- DATA PROVIDED
***
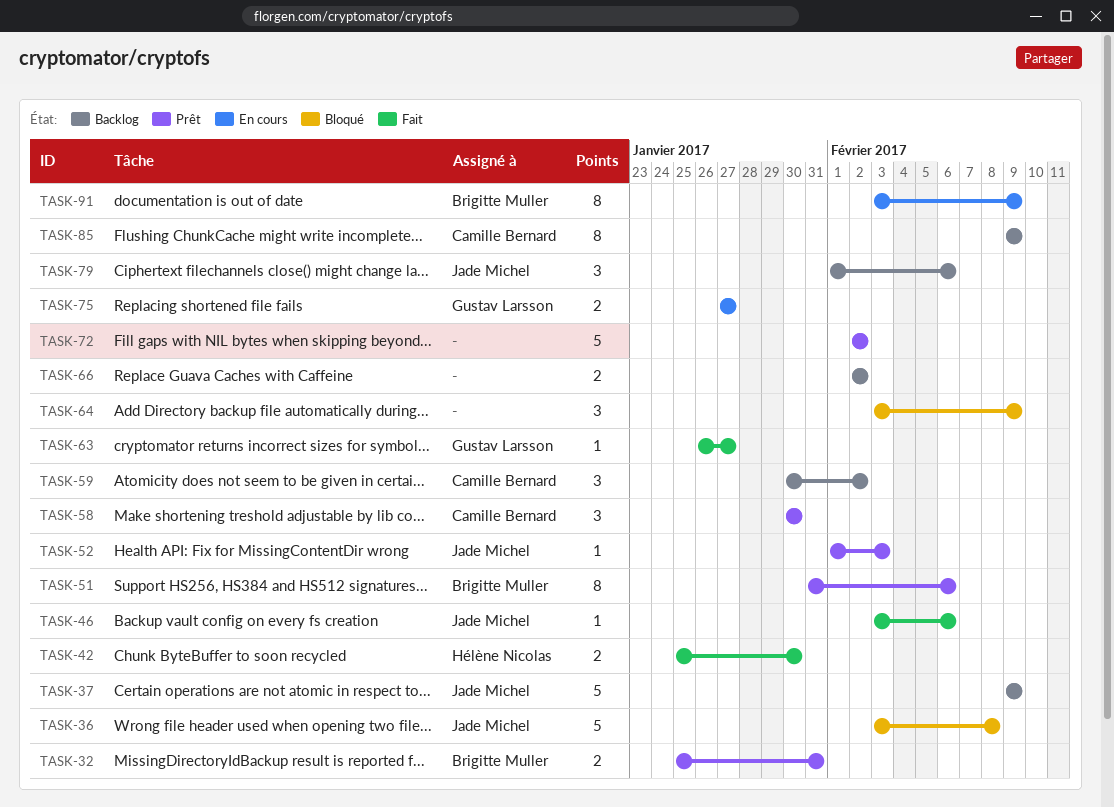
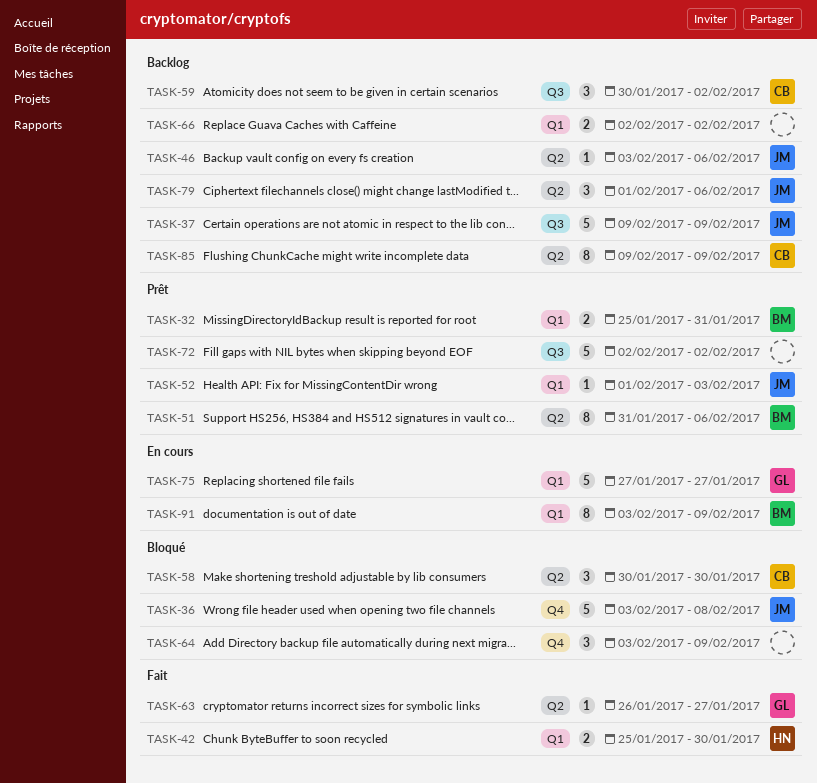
TASK-46, status: Fait -> Backlog
TASK-58, status: Prêt -> Bloqué
TASK-75, estimate: 2 -> 5

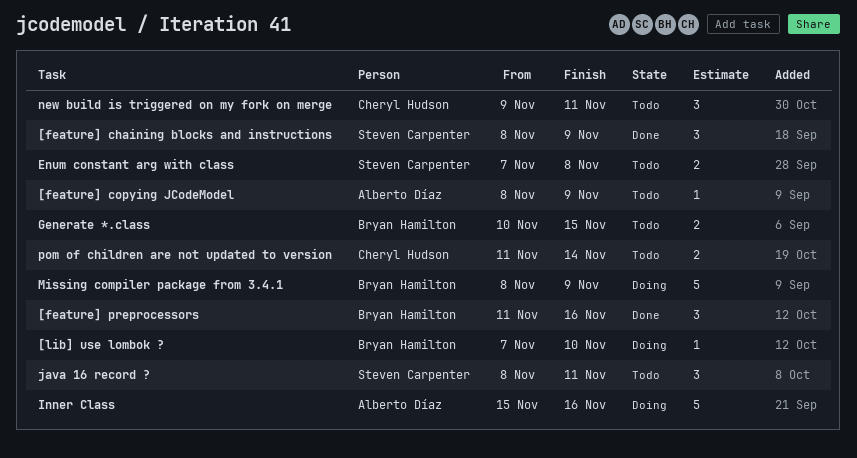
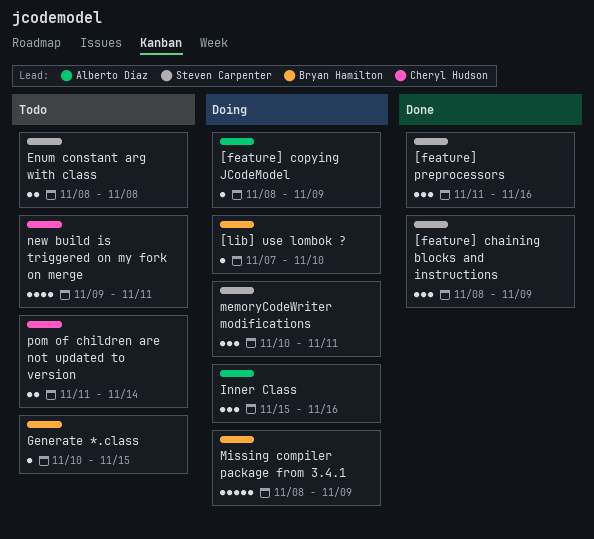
[feature] copying JCodeModel, status: Todo -> Doing
[feature] preprocessors, owner: Bryan Hamilton -> Steven Carpenter
Enum constant arg with class, start: Nov 7 -> Nov 8
Generate *.class, estimate: 2 -> 1
Inner Class, estimate: 5 -> 3
java 16 record ?: present -> none
memoryCodeWriter modifications: none -> present
new build is triggered on my fork on merge, estimate: 3 -> 4

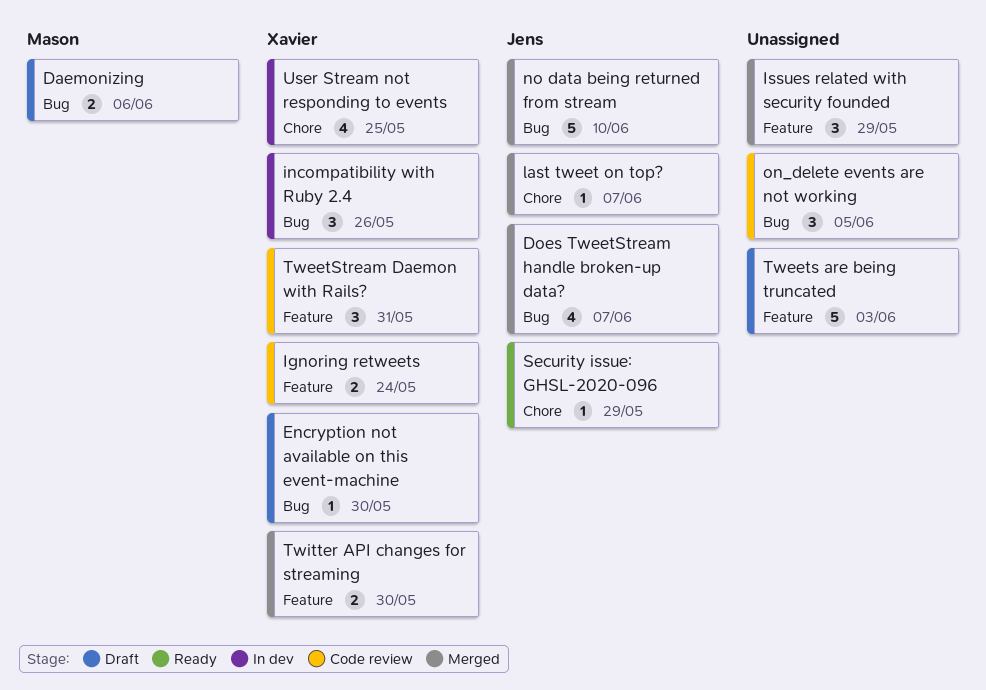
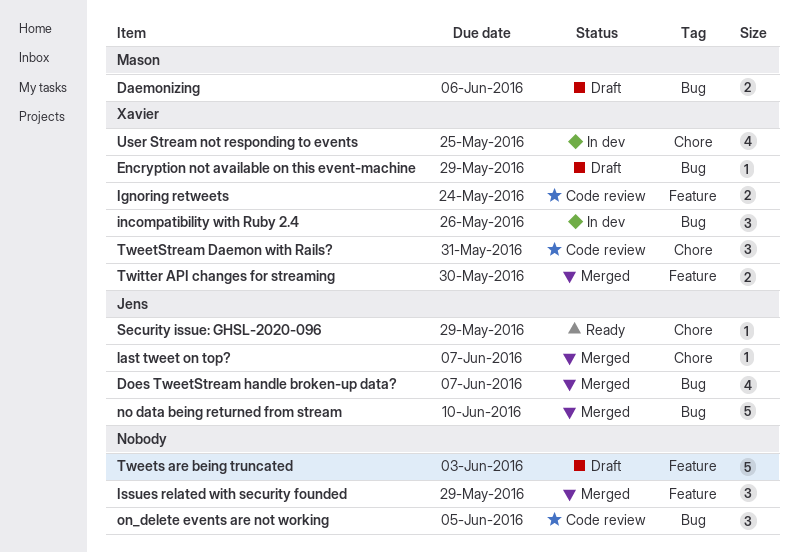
Encryption not available on this event-machine, due: May 30 -> May 29
TweetStream Daemon with Rails?, label: Feature -> Chore

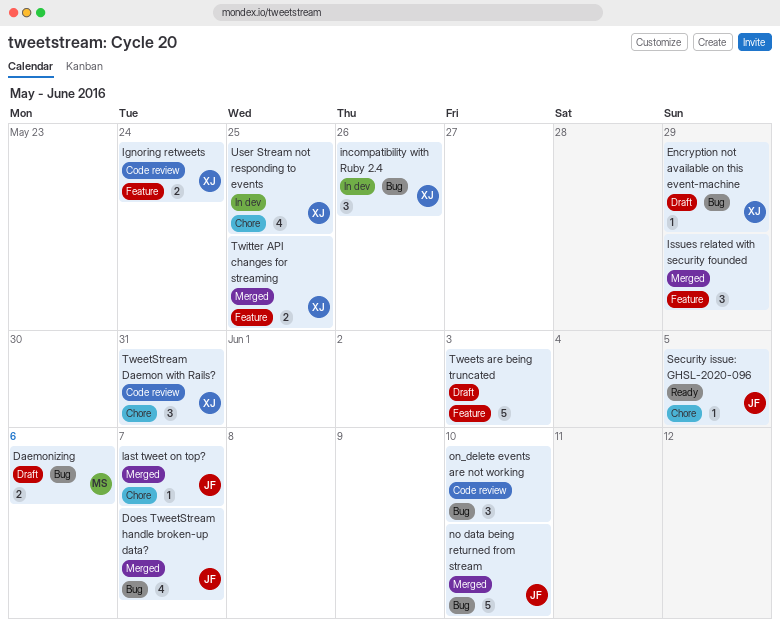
on_delete events are not working, due: Jun 5 -> Jun 10
Security issue: GHSL-2020-096, due: May 29 -> Jun 5
Twitter API changes for streaming, due: May 30 -> May 25

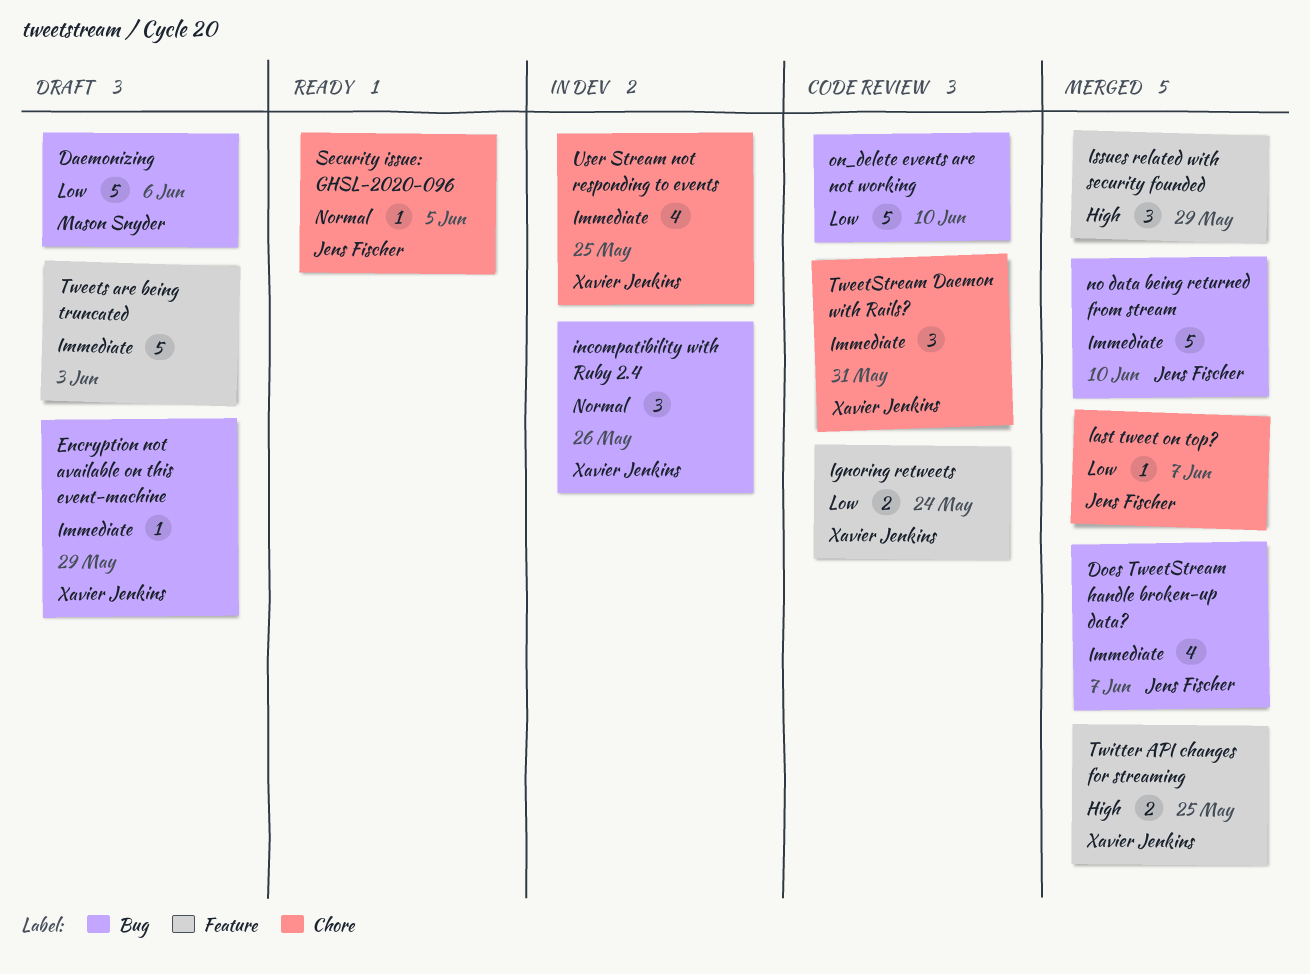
Daemonizing, estimate: 2 -> 5
on_delete events are not working, estimate: 3 -> 5

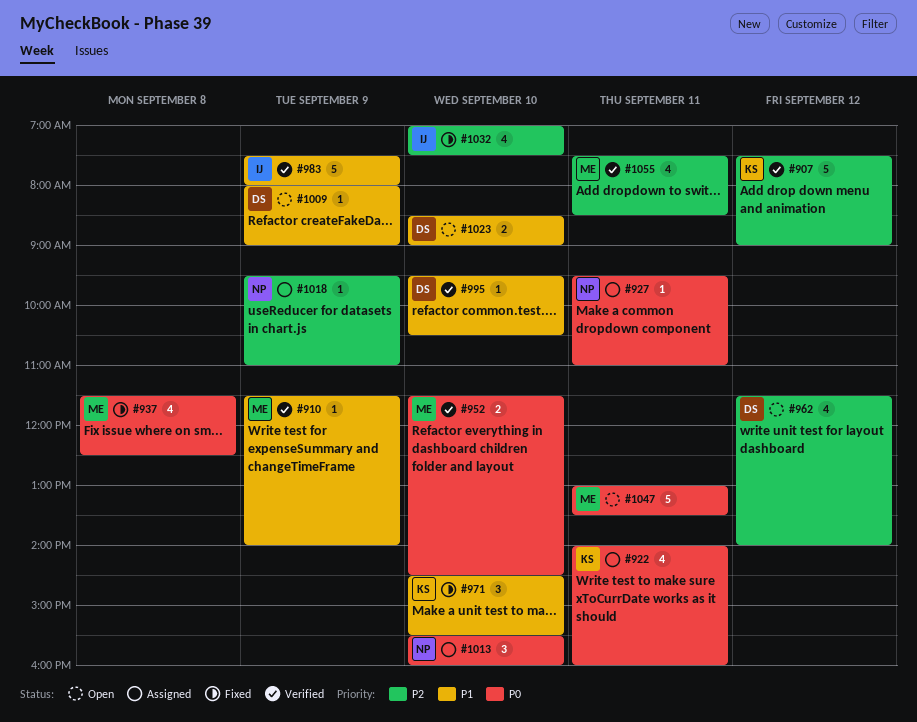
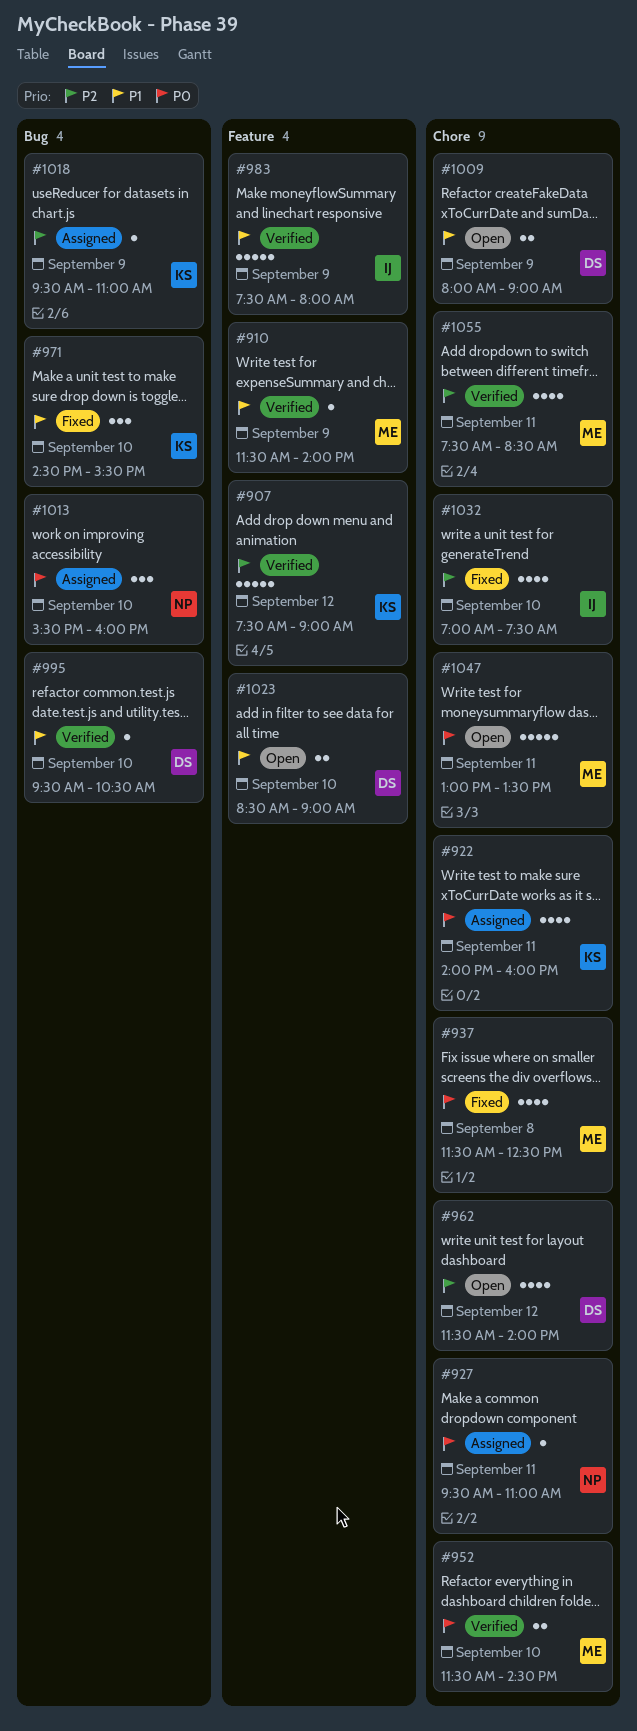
#1009, estimate: 1 -> 2
#1018, owner: NP -> KS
***
Give back, exactly and with nothing added, the lines from the line with "java 16 record ?: present -> none" through the final line of the data, both included; leave pictures out.

java 16 record ?: present -> none
memoryCodeWriter modifications: none -> present
new build is triggered on my fork on merge, estimate: 3 -> 4

Encryption not available on this event-machine, due: May 30 -> May 29
TweetStream Daemon with Rails?, label: Feature -> Chore

on_delete events are not working, due: Jun 5 -> Jun 10
Security issue: GHSL-2020-096, due: May 29 -> Jun 5
Twitter API changes for streaming, due: May 30 -> May 25

Daemonizing, estimate: 2 -> 5
on_delete events are not working, estimate: 3 -> 5

#1009, estimate: 1 -> 2
#1018, owner: NP -> KS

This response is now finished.